Aim of the exercise.
Please quote exactly the lines below from the line containing "5: (207, 34)" to the line containing "49: (214, 54)", both lines included, and nothing else.

::::::::::

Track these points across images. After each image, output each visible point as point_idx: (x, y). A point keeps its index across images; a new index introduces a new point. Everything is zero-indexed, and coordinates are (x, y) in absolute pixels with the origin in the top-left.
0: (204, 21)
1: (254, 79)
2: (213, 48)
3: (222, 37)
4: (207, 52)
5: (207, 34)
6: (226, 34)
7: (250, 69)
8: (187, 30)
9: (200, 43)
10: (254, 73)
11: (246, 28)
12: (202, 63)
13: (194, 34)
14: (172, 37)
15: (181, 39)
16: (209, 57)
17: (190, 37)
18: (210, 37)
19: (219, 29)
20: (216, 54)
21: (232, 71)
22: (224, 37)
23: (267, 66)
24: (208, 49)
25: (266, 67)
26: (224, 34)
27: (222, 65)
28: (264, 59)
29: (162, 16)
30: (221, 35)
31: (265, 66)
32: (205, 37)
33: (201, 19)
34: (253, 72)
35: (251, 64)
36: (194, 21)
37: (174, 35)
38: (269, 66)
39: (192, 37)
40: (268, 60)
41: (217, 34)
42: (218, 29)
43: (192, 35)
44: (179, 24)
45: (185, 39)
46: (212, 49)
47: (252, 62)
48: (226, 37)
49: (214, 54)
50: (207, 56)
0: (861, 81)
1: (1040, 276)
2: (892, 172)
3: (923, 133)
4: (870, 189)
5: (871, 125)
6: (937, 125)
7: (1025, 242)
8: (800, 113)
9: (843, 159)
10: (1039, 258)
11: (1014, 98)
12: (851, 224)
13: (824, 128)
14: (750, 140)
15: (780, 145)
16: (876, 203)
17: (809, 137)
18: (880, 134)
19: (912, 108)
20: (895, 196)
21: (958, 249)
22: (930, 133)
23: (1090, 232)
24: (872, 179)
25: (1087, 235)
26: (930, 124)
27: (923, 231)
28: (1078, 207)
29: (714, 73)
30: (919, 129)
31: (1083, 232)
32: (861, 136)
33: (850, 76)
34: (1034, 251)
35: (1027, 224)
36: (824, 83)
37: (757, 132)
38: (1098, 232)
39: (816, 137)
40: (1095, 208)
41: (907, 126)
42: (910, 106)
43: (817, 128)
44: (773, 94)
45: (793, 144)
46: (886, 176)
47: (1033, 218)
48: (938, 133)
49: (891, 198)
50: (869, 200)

::::::::::

Written solution.
5: (207, 34)
6: (226, 34)
7: (250, 69)
8: (187, 30)
9: (200, 43)
10: (254, 73)
11: (246, 28)
12: (202, 63)
13: (194, 34)
14: (172, 37)
15: (181, 39)
16: (209, 57)
17: (190, 37)
18: (210, 37)
19: (219, 29)
20: (216, 54)
21: (232, 71)
22: (224, 37)
23: (267, 66)
24: (208, 49)
25: (266, 67)
26: (224, 34)
27: (222, 65)
28: (264, 59)
29: (162, 16)
30: (221, 35)
31: (265, 66)
32: (205, 37)
33: (201, 19)
34: (253, 72)
35: (251, 64)
36: (194, 21)
37: (174, 35)
38: (269, 66)
39: (192, 37)
40: (268, 60)
41: (217, 34)
42: (218, 29)
43: (192, 35)
44: (179, 24)
45: (185, 39)
46: (212, 49)
47: (252, 62)
48: (226, 37)
49: (214, 54)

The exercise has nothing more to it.